Como ouviu apenas um lado para fundamentar seu artigo, George Vidor encerra com a versão, que ele deve considerar definitiva, da Abeam:
“A proposta da Abeam é que temporariamente as empresas possam contratar marítimos estrangeiros para preencher as vagas existentes. Os sindicalistas admitem essa possibilidade, mas apenas no caso de novas embarcações e não para as que já estão navegando”.
Mais uma vez, nós, os sindicalistas, é que somos os “bandidos” na luta travada entre “mocinhos” e “bandidos”.
O trecho “Os sindicalistas admitem essa possibilidade, MAS APENAS no caso de novas embarcações E NÃO para as que já estão navegando”.
Sindicalistas dizem “Não”. A Abeam propõe.
George Vidor ignorou o já badaladíssimo estudo da UERJ, publicado ano passado no jornal “Valor”, que, com certeza, o jornalista lê diariamente, que constatou que “em um período de cinco anos, de 2009 a 2013, haverá um excesso de oficiais na Marinha Mercante.
Deve ser porque o estudo foi solicitado pelo Sindmar. Imagino!
Dessa vez sou eu que não quero cansar vocês com o meu blábláblá, mas é bom lembrar que o trabalho intitula-se "Projeções e cenários para o mercado de oficiais de marinha mercante até 2013". A principal conclusão é que "nada indica que haverá falta de mão de obra no setor" nos próximos anos.
O estudo, elaborado pelos professores Narcisa Maria dos Santos e Marcelo Rubens do Amaral, do Instituto de Matemática e Estatística da Uerj vai mais longe ainda e indica que haverá sobra crescente de profissionais.
George Vidor, que dizem ter sido um bom repórter de Economia, antes de se tornar colunista e comentarista de TV já há alguns anos, esqueceu também de ouvir o presidente do Sindmar, Severino Almeida. Se não teve tempo, pois estava com pressa para fechar a coluna, deveria ter, ao menos, pesquisado no Google.
Teria lido que, segundo Severino:
"Nosso objetivo foi o de contribuir com os órgãos públicos, responsáveis pela formulação de políticas e programas que tenham como finalidade o desenvolvimento e a sustentabilidade do setor de transporte marítimo nacional. Entendemos que, ao apoiar estudos desta natureza, estamos cumprindo o seu papel institucional".

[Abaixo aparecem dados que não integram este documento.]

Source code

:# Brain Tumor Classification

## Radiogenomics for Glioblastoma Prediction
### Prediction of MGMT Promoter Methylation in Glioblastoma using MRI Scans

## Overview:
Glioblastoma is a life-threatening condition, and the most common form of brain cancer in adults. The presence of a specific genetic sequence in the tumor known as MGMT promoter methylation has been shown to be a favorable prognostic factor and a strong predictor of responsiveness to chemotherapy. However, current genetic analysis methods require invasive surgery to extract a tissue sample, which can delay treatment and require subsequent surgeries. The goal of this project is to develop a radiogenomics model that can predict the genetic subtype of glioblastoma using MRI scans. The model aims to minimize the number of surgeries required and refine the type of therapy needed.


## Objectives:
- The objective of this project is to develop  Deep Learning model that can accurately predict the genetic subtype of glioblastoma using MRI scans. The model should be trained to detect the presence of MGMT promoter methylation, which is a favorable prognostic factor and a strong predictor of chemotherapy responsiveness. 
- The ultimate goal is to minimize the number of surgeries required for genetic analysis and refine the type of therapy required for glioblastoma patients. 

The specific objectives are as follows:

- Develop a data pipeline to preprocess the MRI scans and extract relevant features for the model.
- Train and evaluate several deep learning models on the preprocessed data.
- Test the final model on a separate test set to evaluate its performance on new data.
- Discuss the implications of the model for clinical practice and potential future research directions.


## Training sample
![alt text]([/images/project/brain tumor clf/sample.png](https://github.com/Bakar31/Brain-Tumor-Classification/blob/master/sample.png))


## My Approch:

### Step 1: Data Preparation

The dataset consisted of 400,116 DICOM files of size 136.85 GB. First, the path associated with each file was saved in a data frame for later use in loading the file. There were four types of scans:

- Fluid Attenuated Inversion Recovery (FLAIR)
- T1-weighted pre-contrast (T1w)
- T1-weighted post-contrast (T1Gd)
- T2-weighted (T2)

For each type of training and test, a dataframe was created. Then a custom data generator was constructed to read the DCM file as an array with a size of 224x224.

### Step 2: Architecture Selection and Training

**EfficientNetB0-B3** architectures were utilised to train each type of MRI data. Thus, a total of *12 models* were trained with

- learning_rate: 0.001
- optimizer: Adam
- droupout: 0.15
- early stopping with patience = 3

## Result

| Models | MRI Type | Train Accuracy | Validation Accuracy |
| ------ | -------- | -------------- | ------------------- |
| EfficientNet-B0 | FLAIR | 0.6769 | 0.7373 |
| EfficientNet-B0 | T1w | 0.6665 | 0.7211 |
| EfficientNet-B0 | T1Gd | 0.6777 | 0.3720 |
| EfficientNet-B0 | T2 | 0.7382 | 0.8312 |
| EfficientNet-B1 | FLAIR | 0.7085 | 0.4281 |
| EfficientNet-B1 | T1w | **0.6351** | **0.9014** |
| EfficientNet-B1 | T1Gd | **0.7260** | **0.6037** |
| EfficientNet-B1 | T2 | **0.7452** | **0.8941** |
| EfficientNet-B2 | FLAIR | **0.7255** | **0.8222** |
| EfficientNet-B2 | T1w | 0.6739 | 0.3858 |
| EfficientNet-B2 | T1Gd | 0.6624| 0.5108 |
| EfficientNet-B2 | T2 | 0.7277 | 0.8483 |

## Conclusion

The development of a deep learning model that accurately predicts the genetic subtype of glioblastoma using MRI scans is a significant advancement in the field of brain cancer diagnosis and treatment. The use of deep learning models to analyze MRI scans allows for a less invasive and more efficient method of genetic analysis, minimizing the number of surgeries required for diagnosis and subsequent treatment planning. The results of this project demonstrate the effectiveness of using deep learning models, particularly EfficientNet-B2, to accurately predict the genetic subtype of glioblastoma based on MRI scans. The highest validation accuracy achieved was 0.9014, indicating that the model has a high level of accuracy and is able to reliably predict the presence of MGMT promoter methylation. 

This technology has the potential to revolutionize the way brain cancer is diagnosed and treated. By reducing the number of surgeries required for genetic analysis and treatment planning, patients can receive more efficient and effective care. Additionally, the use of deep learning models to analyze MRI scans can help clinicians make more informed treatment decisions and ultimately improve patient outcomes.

O presidente do Sindmar, à época, disse também que “a própria condição de trabalho dos oficiais de Marinha Mercante ESTIMULA CARREIRAS LONGAS (grifo meu). Quanto mais tempo se fica na atividade, mais fixação se tem por ela, por causa do padrão de vida no mar. A evasão (nos próximos anos) tende a ser reduzida também pelo retorno de muitos oficiais”.
Nem uma linha também sobre a consolidação do grupo de trabalho criado pelo governo para debater a questão da mulher grávida e cujo início das atividades foi publicado aqui mesmo neste Blog que está há poucos meses no ar. Reproduzimos novamente o ofício abaixo.

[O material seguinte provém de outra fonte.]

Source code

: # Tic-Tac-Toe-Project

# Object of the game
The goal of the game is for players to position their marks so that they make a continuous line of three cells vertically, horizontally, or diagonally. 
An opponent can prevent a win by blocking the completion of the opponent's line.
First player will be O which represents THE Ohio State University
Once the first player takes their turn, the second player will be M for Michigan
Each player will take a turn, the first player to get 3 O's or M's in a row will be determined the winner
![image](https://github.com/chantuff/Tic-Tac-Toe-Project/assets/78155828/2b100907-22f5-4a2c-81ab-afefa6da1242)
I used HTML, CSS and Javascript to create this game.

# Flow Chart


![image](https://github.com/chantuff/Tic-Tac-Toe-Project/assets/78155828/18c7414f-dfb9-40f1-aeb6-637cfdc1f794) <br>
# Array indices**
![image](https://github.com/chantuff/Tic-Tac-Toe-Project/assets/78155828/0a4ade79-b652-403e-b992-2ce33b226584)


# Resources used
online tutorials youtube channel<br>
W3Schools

Para ler é só clicar na imagem
Escrevi no post publicado aqui no Blog que “A demora foi justificada pela troca de governo”. Reconheci que isso é normal. E ainda escrevi:
“Entendo que o processo de transição tem que ser feito com cautela para que possamos saber quem poderá representar o estado neste grupo. Porém, esse adiamento pode se estender mais do que eu ou vocês imaginam. A indicação dessa pessoa para dar continuidade ao processo para criação de um projeto de lei pode ser bem demorada.
Mas quero deixar bem claro a todas mulheres mercantes que tanto eu como o SINDMAR não vamos esquecer disso. Um segredinho para vocês: isso é minha meta pessoal. Não abrirei mão de tal feito. Quero, quero e quero esse projeto. Vocês sabem como é ariana, não é?”
Mais Laurinha do que isso, impossível, não é?
Acredito que um olhar diferenciado na questão da mulher mercante grávida possa modificar a tal evasão citada pelo jornalista. Creio que seja essa a proposta de debate desse grupo de trabalho.
Já que não leu o Valor Econômico, não leu o relatório da UERJ, não ouviu o Sindmar, George Vidor poderia, pelo menos, ler o Blog das Mulheres Mercantes. Quem sabe assim estaria mais bem informado.